# using side mount drawer glides as undermount drawer guides? possible



## juicegoose (Jan 6, 2010)

Making a little pull out drawer for the wife. Trying to get as much room as possible so I was thinking of taking some of my existing 18" ball bearing drawer slides and mounting them to the bottom of the drawer/case instead of the traditional side. Has anyone done this? I was going to use some longer screws in the mounting. Also the drawer is 18" deep by 27" wide for under the sink in the bathroom. Her hair products and such will be the only thing in there.


----------



## childress (Sep 14, 2008)

To answer your question, yes, it is possible and I have done it before. It was the only option for me trying to "fix" something that was made overseas. However, I would never do it again. They will operate, but are not designed to hold weight in that position.
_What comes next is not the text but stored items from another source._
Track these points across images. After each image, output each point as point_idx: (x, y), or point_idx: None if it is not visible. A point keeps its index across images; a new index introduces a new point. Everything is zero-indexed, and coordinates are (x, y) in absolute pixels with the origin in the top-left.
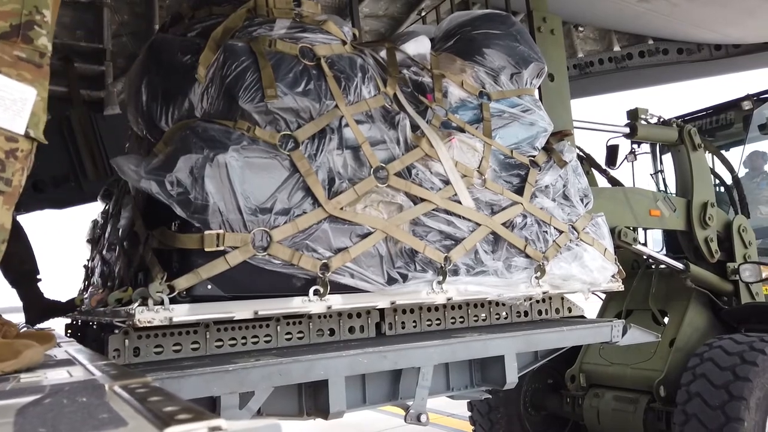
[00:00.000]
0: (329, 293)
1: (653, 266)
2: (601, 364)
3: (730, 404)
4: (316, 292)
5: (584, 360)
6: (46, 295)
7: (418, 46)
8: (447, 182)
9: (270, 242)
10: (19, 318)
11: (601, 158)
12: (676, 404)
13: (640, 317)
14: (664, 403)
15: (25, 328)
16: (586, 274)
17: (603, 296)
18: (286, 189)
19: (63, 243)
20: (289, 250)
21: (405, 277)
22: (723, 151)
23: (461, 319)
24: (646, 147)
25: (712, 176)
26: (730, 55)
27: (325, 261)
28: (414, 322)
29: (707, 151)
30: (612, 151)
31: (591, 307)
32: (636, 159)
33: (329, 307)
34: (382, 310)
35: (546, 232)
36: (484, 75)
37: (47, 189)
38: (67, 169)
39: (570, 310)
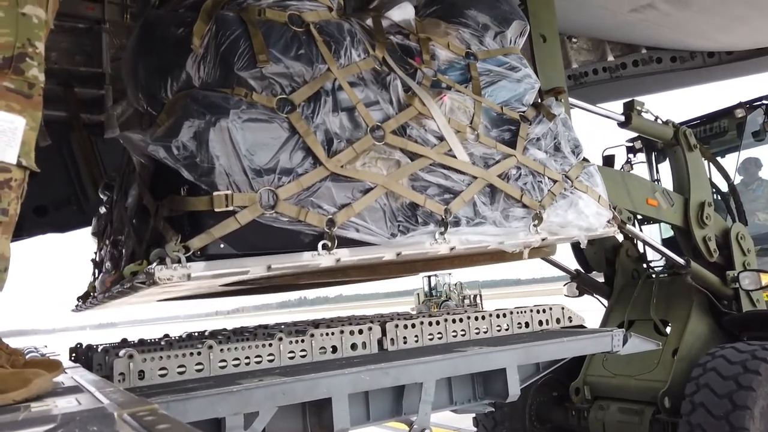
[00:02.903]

You're better off buying new glides that are designed to be used in that fashion…


----------



## jjerman (Jan 10, 2011)

I have never mounted side mounts that way, but I would expect them to bend rather easily. Once they are bent then they would be rendered useless. I would reccomend installing the side mounts properly to avoid future aggravations or source out an alternative track.
John Jerman


----------



## EEngineer (Jul 4, 2008)

Yes, it is possible. I did exactly that on this project. However, as Childress mentioned above, the weight in these three drawers is no way near the 100 lb limit of the drawer slides and I would be real uncomfortable loading them that much in this application. Other than that, they work smoothly and have for almost 3 years now.


----------



## juicegoose (Jan 6, 2010)

Ya I figured the slides wouldn't do great but with 100# ratings and maybe 20 lbs of stuff on the shelf I didn't think it would be much of a problem.


----------



## Loren (May 30, 2008)

If you want to get more width out of the drawer, use wooden
runners and a groove in the side of the drawer.

You can use ball-bearing slides on the bottom but they aren't
designed for this sort of load. Not worth the hassle, imo, 
because there are other solutions.

You could try these: http://www.leevalley.com/US/hardware/page.aspx?p=40591&cat=3,43614,43616&ap=2

I've used them. They are fussy to install but work well enough 
if the drawer isn't loaded too heavily.


----------